_What this task involves_
Omit the pictures, then reproduce every remaining record exactly.

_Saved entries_
"""
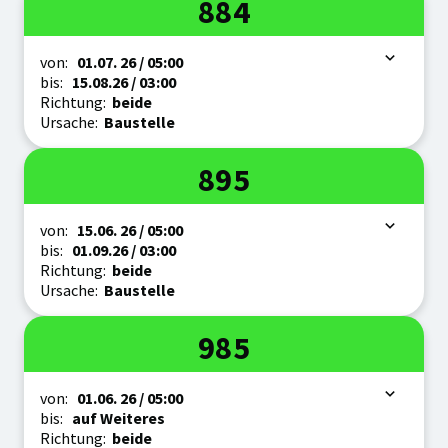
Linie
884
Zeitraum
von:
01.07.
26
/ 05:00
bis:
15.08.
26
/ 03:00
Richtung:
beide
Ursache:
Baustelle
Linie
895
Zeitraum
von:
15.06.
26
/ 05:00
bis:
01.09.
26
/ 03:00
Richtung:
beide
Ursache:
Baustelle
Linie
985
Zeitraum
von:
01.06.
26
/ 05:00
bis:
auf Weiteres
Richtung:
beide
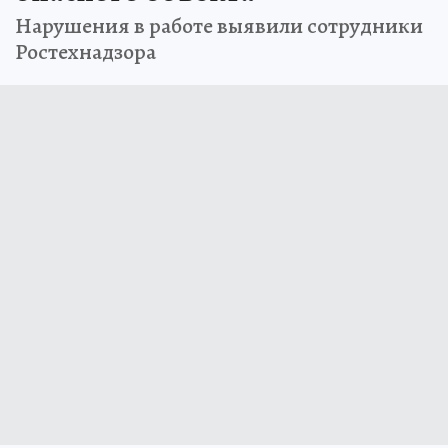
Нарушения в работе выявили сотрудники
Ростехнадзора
"""
_Output_
Linie
884
Zeitraum
von:
01.07.
26
/ 05:00
bis:
15.08.
26
/ 03:00
Richtung:
beide
Ursache:
Baustelle
Linie
895
Zeitraum
von:
15.06.
26
/ 05:00
bis:
01.09.
26
/ 03:00
Richtung:
beide
Ursache:
Baustelle
Linie
985
Zeitraum
von:
01.06.
26
/ 05:00
bis:
auf Weiteres
Richtung:
beide
Нарушения в работе выявили сотрудники
Ростехнадзора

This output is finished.